§ WORK REQUEST: Could you repeat the entries below exactly, but only from the line with "right knee: (76, 173)" through the line with "left ankle: (81, 347)", and without any picture?

:: MATERIAL FOR THE TASK

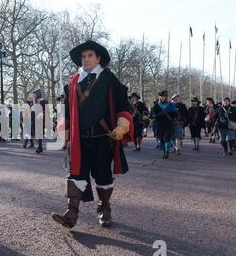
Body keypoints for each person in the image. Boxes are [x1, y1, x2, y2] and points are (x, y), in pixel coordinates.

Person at [51, 40, 133, 229]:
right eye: (83, 56)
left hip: (103, 138)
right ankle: (71, 213)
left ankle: (104, 208)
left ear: (98, 58)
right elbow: (67, 110)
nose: (86, 59)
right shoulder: (72, 83)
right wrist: (63, 129)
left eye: (90, 56)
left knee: (103, 176)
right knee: (76, 173)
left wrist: (122, 126)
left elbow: (122, 106)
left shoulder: (110, 80)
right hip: (79, 139)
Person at [152, 91, 178, 159]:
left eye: (165, 96)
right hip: (159, 124)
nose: (163, 97)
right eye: (162, 96)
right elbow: (152, 114)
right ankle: (164, 152)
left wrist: (174, 118)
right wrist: (152, 116)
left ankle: (167, 152)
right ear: (159, 97)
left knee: (167, 138)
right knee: (161, 138)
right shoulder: (156, 105)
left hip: (168, 123)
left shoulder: (171, 105)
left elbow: (175, 114)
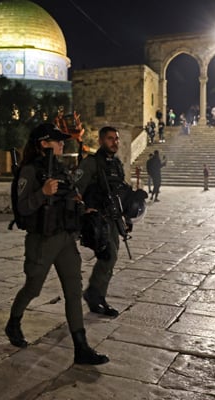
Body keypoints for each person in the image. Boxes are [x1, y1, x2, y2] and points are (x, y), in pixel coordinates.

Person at [4, 123, 109, 366]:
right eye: (57, 140)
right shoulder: (29, 171)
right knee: (33, 288)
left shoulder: (61, 170)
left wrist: (84, 208)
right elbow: (22, 207)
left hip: (65, 239)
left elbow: (70, 200)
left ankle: (81, 347)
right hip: (42, 240)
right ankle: (14, 321)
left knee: (73, 292)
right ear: (43, 143)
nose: (63, 143)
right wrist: (42, 192)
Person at [75, 126, 127, 317]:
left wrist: (127, 213)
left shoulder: (116, 164)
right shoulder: (91, 164)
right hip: (97, 220)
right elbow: (76, 190)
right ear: (101, 141)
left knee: (110, 259)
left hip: (113, 219)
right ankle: (94, 295)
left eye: (116, 139)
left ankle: (97, 296)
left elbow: (120, 191)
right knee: (108, 257)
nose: (115, 142)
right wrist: (84, 211)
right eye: (110, 139)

::::

§ TASK OUTPUT:
right knee: (76, 173)
left wrist: (122, 126)
left elbow: (122, 106)
left shoulder: (110, 80)
right hip: (79, 139)
Person at [152, 91, 178, 159]:
left eye: (165, 96)
right hip: (159, 124)
nose: (163, 97)
right eye: (162, 96)
right elbow: (152, 114)
right ankle: (164, 152)
left wrist: (174, 118)
right wrist: (152, 116)
left ankle: (167, 152)
right ear: (159, 97)
left knee: (167, 138)
right knee: (161, 138)
right shoulder: (156, 105)
left hip: (168, 123)
left shoulder: (171, 105)
left elbow: (175, 114)
Body keypoints for each person in the image. Boxes are [x1, y1, x2, y2] and points are (x, y), in pixel coordinates.

Person at [4, 123, 109, 366]:
right eye: (57, 140)
right shoulder: (29, 171)
right knee: (33, 288)
left shoulder: (61, 170)
left wrist: (84, 208)
right elbow: (22, 207)
left hip: (65, 239)
left elbow: (70, 200)
left ankle: (81, 347)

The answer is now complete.